El día en que fue a La Habana para cerrar los negocios con los tres tenderos, compró un libro de pedagogía que leyó en el tren con mucho fervor. Cuando llegó a la finca, le dijo a Nieves:
- Me siento satisfecho ayudando a los niños a resolver un problema. Y a escribir una redacción o una poesía.
- Es de admirar lo que estás haciendo. Seguro que tú eras un alumno modelo.
- Cuando era pequeño iba muy contento a la escuela, pero a los doce años tuve que dejar los libros para empezar a trabajar. Por suerte el maestro me daba clases particulares por las tardes. Con él aprendí mucho en aquellos años. Por la mañana ayudaba a mi padre en el campo, pero no me gustaba labrar la tierra, yo hubiera querido viajar y salir del pueblo. Al atardecer me divertía saliendo con una pandilla de muchachos que se metían siempre en líos que terminaban en escaramuzas.
- Seguro que eran líos de mujeres, a ver si me cuentas tus trastadas de los catorce o quince años. Yo no sé casi nada de ti. Sólo me contaste que huiste de España a causa de la guerra.
- Un día te lo voy a contar, le dijo Mariano con sofoco, pues hablar de aquel tema lo avergonzaba.
- !Mamá! Gritó el pequeñito correteando hacia ellos.
Mariano aquella noche sintió desazón recordando aquellos años juveniles. La llegada del niño lo había salvado, pero sabía que tarde o temprano tendría que contarle a Nieves su secreto.
Por otra parte, Nieves también seguía su rutina horneando hogazas de pan y cociendo piezas de barro. Un día empezó a pintar platos con colores vivos, naranja con el borde azul, violeta y amarillo y, por último, verde y rojo.
- ¿Por qué no vendes esas piezas, son preciosas, le dijo Mariano?
- Tienes razón, en casa tenemos vajillas y jarros de sobra.
- El tendero del bazar El siglo de Pinar del Río, podría ser tu primer comprador.
Nieves siguió el consejo de Mariano y sus vasijas empezaron a venderse bien.
La hacienda Esperanza progresaba; sin embargo, ni Mariano ni Nieves querían agrandarla. Las ganancias no eran muchas, pero suficientes para amos y trabajadores. Ellos ya lo sabían desde el principio que los cereales no daban para hacerse ricos, pero no era ese el objetivo que perseguían.

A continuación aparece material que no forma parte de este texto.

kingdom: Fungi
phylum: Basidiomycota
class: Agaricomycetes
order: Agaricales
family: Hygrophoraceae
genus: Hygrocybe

- Amasando el pan y oliendo las hogazas recién horneadas, me siento feliz. Y claro, también dando forma y color a mis lozas, le confió un día Nieves a Mariano.
- Yo soy aún más feliz a tu lado, le contestó Mariano, mirándola intensamente.
Ni el uno ni el otro volvieron a sacar el tema del viaje a España, colocaron en el desván la vieja maleta de cartón, la que había cruzado en 1873 el Atlántico y durante muchos años se olvidaron de ella.